The project, she said, is "relevant to climate change because trees take up a lot of the carbon dioxide that we're putting out into the environment. I think the most direct application is, if we now think about times when a landowner might get paid to keep their forest growing instead of cutting it down for some reason, if we had a system like that in place, then we need to be able to monitor those forests and understand how much carbon they are actually taking up over time."

Trees and plants are essential for taking in the carbon dioxide that humans produce. Carbon dioxide is a nutrient for trees. The more the tree absorbs, the healthier it grows.

Trees "provide clean air, and clean water. They also provide places for wildlife to live,” said Scott Whitcomb, the director of the Office of Public Lands at the Michigan Department of Natural Resources.

Whitcomb said 53 percent of Michigan is covered with forests.

“These forests and the health of them are incredibly important to Michigan,” Whitcomb said.

However, research shows that trees can only absorb a fraction of the carbon dioxide we emit when burning fossil fuels for heat, electricity, and transportation. The carbon dioxide in the atmosphere leads to climate change and global warming.

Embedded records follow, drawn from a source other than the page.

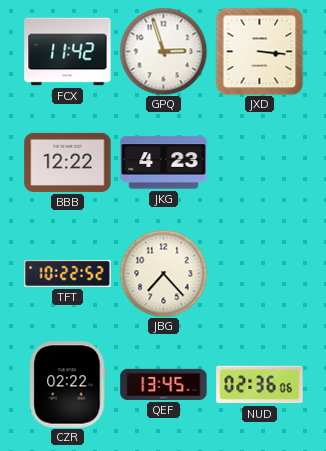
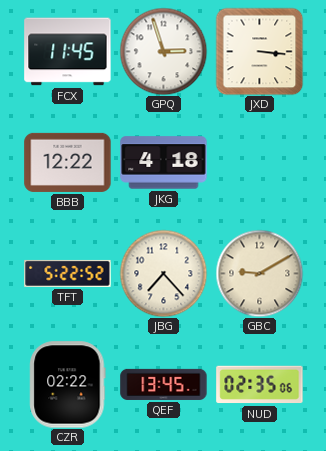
FCX: 11:42 -> 11:45
JKG: 4:23 -> 4:18
TFT: 10:22 -> 5:22
GBC: none -> 9:10
NUD: 02:36 -> 02:35
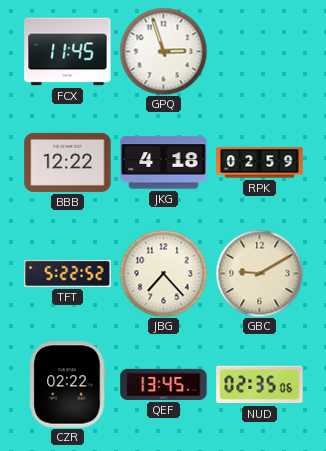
JXD: 3:16 -> none
RPK: none -> 02:59
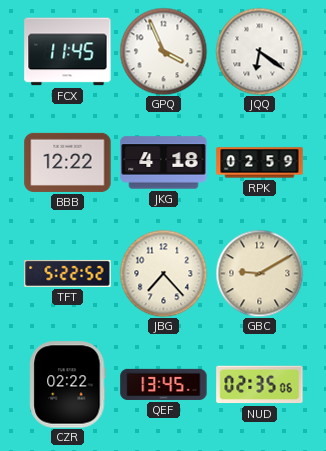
GPQ: 2:57 -> 3:56
JQQ: none -> 6:21
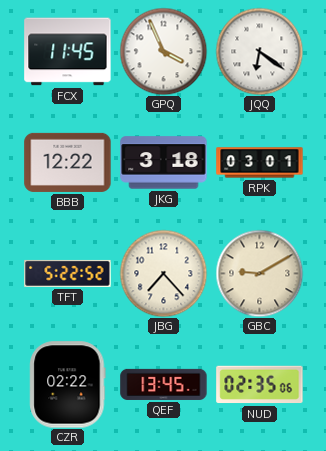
JKG: 4:18 -> 3:18
RPK: 02:59 -> 03:01
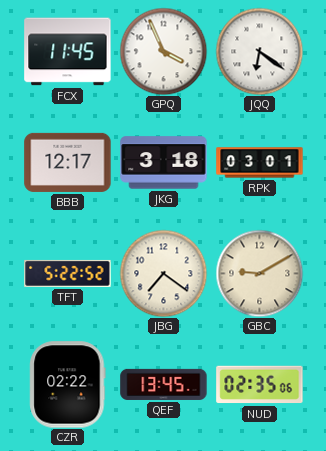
BBB: 12:22 -> 12:17
JBG: 7:23 -> 7:21
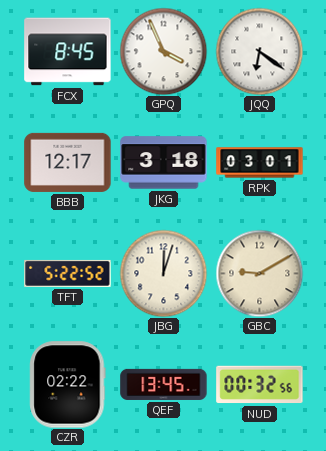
FCX: 11:45 -> 8:45
JBG: 7:21 -> 12:03
NUD: 02:35 -> 00:32
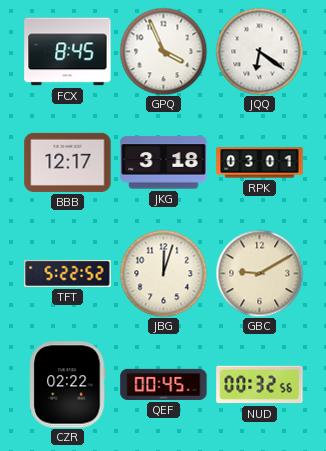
QEF: 13:45 -> 00:45
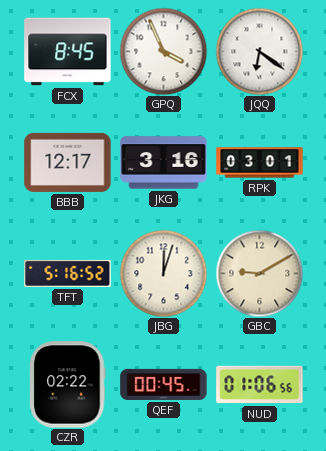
JKG: 3:18 -> 3:16
TFT: 5:22 -> 5:16
NUD: 00:32 -> 01:06
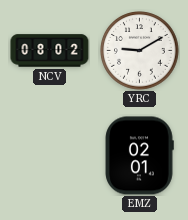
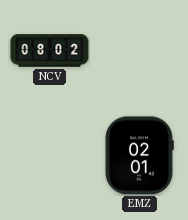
YRC: 9:10 -> none
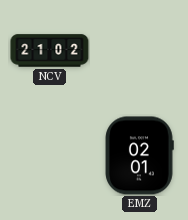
NCV: 08:02 -> 21:02
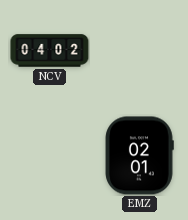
NCV: 21:02 -> 04:02
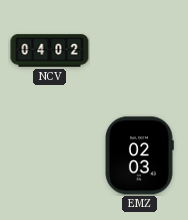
EMZ: 02:01 -> 02:03
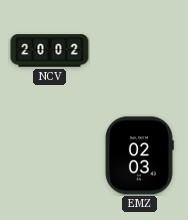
NCV: 04:02 -> 20:02
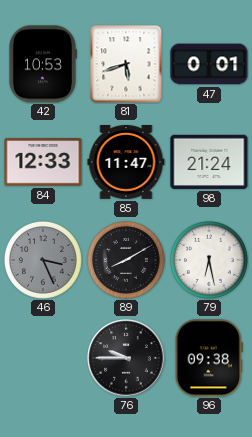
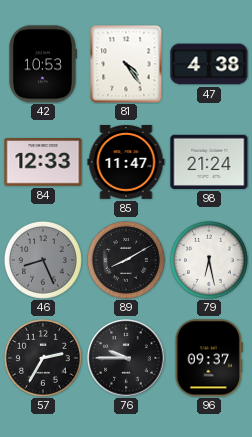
81: 5:42 -> 4:24
47: 0:01 -> 4:38
46: 3:26 -> 8:26
57: none -> 2:35
96: 09:38 -> 09:37
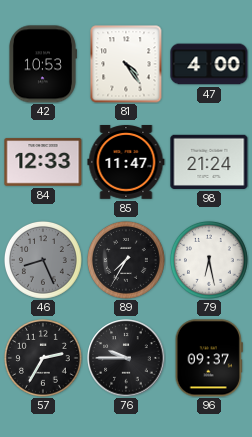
47: 4:38 -> 4:00
89: 8:10 -> 7:35
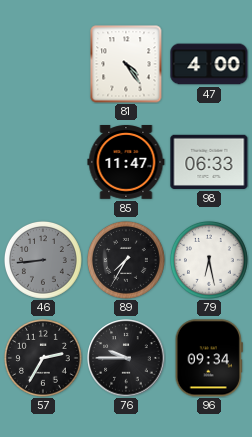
42: 10:53 -> none
84: 12:33 -> none
98: 21:24 -> 06:33
46: 8:26 -> 8:44
96: 09:37 -> 09:34
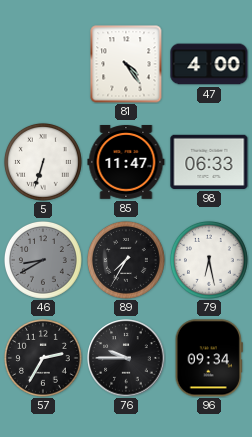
5: none -> 6:33
46: 8:44 -> 8:40
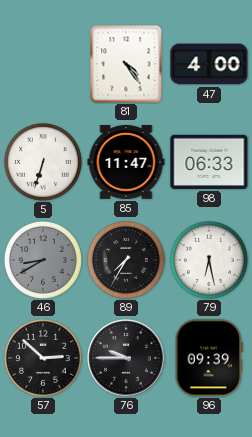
57: 2:35 -> 2:52
96: 09:34 -> 09:39
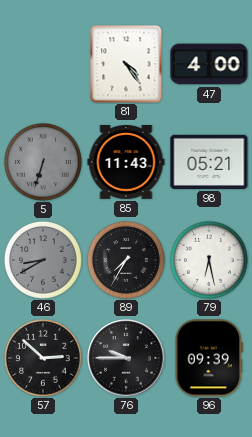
5 dial: white -> grey
85: 11:47 -> 11:43
98: 06:33 -> 05:21
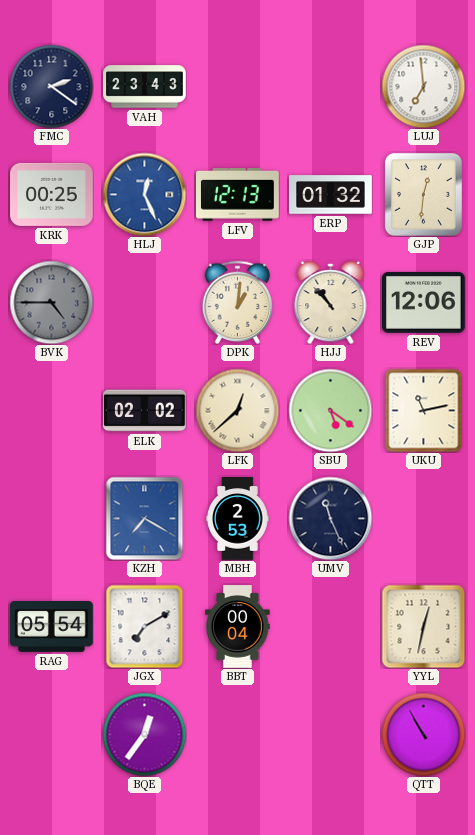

Dahlin said that what is new and interesting about her project is the new tools she is working with, including an airborne remote sensing system, an airplane that gathers information above the forests.

“Through that we collect data that we just have never been able to collect before," she said, "that is looking at both the leaf chemistry from above… and then there is a system called a LIDAR sensor that actually shoots a low-energy laser into the forest and measures how tall trees are."

This data is published on the National Ecological Observatory Network.

“If we are able to apply it across the entire world with some of these satellites that may launch in the next 5 to ten years, then we will surely be able to see forests in a way that we have never been able to see them before,” she said.

Dahlin’s project is being funded by the National Science Foundation, which awarded her more than $1 million for the five-year study.